Şimdi, “AKP ülkeyi dünyanın en güçlü ekonomisi haline getirdi... Krizi atlatmak ne söz, krizden yararlandı... Türkiye ekonomisi şaha kalktı” gibisinden nameler ve yaveler düzenlerle keyifli bir polemik hangi gazetecinin avuçlarını kaşındırmaz? Gel gör ki...

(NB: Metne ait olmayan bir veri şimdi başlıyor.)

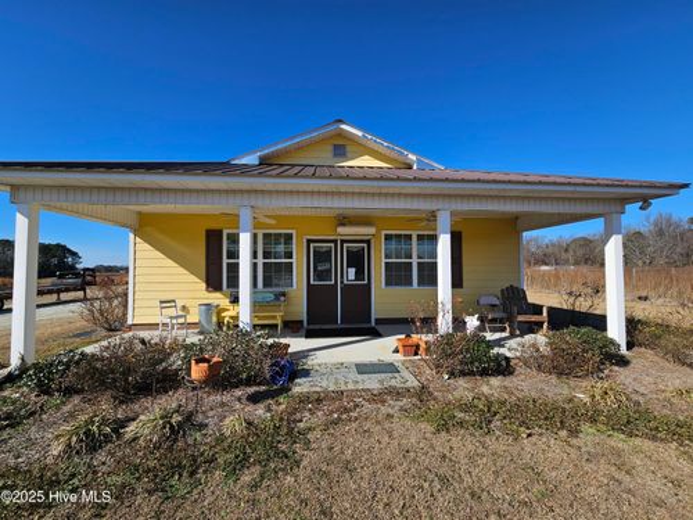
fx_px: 260
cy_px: 260
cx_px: 346
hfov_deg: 106.2
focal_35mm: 13
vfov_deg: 89.9
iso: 50
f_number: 2.2
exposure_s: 1/2476
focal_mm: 2.2
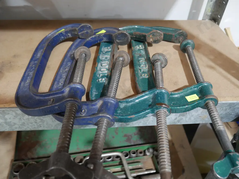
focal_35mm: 30
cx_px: 120
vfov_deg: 46.8
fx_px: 207
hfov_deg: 59.9
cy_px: 90
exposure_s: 1/60
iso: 1600
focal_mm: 15
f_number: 3.6
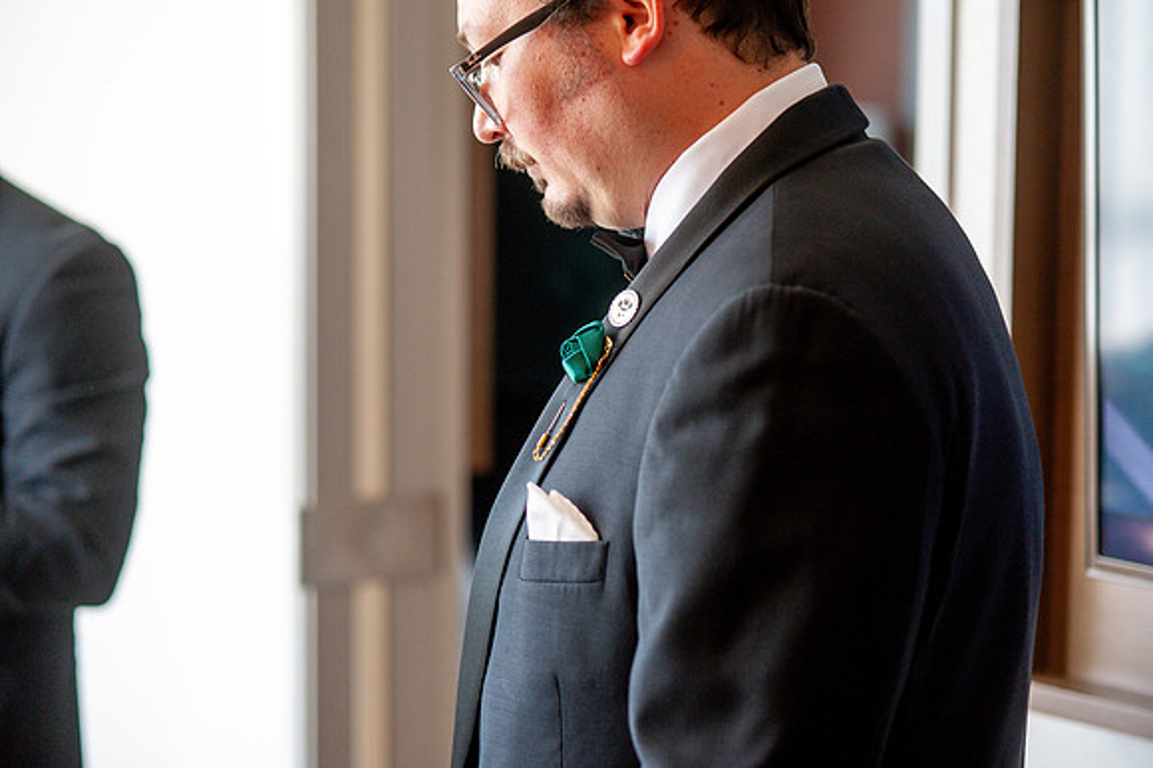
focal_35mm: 105
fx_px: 3361
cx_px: 576
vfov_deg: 13.0
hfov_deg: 19.5
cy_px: 384
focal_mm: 105
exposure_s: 1/250
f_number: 4
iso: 2000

ABD Dışişleri Bakanı Mrs. Clinton’un “arka planını” öğrenemediğimiz resmi ziyaretinin hemen ardından CIA’nın çiçeği burnunda başkanı Orgeneral David Petraeus’da Ankara’ya damladı.
“Bayram değil seyran değil, bu ABD bizi niye öpüyor” diye başlayan ve Ankara’daki meslektaşlardan derleyebileceğim parça buçuk bilgilerle keyifli bir Tırmık yazmak istiyorum. Gel gör ki...

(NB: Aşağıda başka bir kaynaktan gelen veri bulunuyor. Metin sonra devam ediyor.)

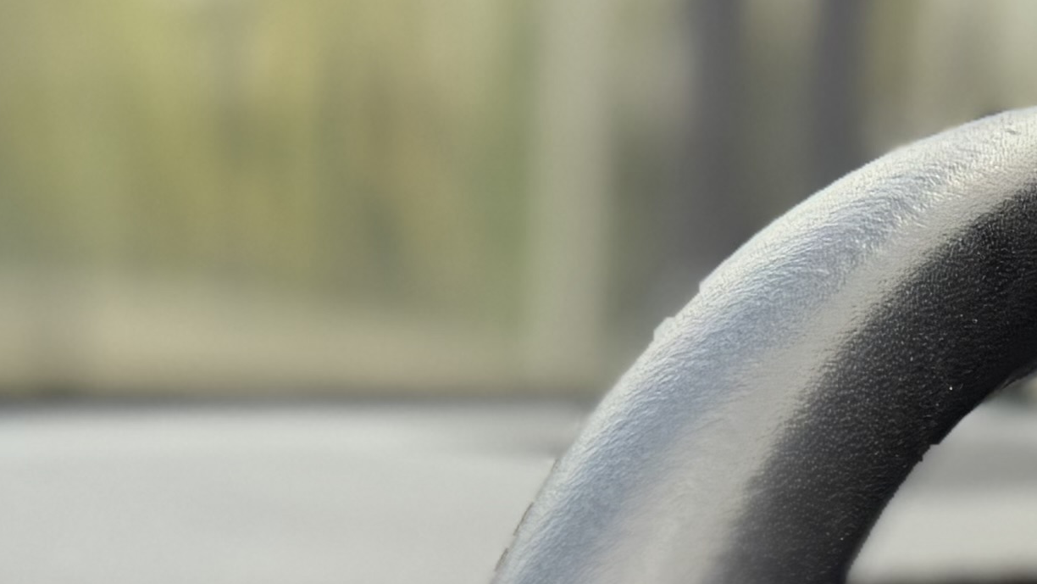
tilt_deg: -19.7
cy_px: 1432
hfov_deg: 17.3
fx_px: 3355
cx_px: 980
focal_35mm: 122
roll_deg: -4.5
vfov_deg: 8.9
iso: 100
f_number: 1.78
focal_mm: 6.76
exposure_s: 1/151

İrlanda’nın ardından Yunanistan’a, oradan İtalya, İspanya ve Portekiz’ie sıçrayan kriz sinyallerini, bizimle ilişki olmayan ve olmayacak gelişmeler olarak izliyor ve hatta “Bak bak onların ekonomisi batağa gidiyor, oysa bizim ki...” diye çaktırmadan şişiniyoruz.
Peki ihracatının yarısını Avrupa’ya, ithalatının yüzde 60’ını Avrupa’dan yapan Türkiye ekonomisinin Avrupa çapında bir ekonomik kriz patladığında bundan etkilenmeyeceğini sanmak nasıl bir aymazlıktır? Bu konuyu biraz dalga geçerek, biraz uyararak yazıya dökmeye niyetleniyorum. Gel gör ki...

*    *    *

Gel gör ki
ey okur!
Gel gör ki milliyetçi dalganın yeniden  kabardığı, azdığı, tırmandığı, 30 yıl boyunca –bazan kıl payı da olsa- bir Türk-Kürt çatışmasından, PKK ile güvenlik güçleri arasında değil, iki halk arasında şiddetin egemen olacağı bir çatışma ortamından uzak kalmayı başaran Türkiye’de bu gün o “kıl payı”nın iyiden iyiye inceldiğini, koptu kopuyor noktasına ilerlediğini görmeyen var mı?

Barış Konseyi
kurulması umutlarının çöpe gitmekte olduğu; buna karşılık “Savaş Konseyleri”nin gömmeye hazırlandıklarını umduğumuz baltaları yeniden yağlayıp gözü dönmüşcesine savurmaya başladıkları bugünlerde  umudun zerresi kaldıysa ona sarılıp, olanakların tek damlasını bile yok saymadan Kürt sorunu’nun barışçıl çözümünü savunan cümleler kurmak, kızdırsan da, bıktırsan da, okur “Yine mi” diye homurdansa da bundan caymamak gerekiyor.

Gel gör ki
dediğim budur işte. Kürt sorunu bu kadar yakıcı hale gelmişken Kıbrıs üstüne ya da Mrs. Clinton’un ziyareti üstüne ya da cari açık üstüne ya da Avrupa’yı saran ekonomik kriz üstüne yazmak bana ayıpmış gibi geliyor.
Belki abartıyorum. Ama bana öyle geliyor.
O yüzden bugün ve yarın ve öbürgün yine Kürt sorununu ele almaya çalışan Tırmıklar okursanız kızmayın e mi?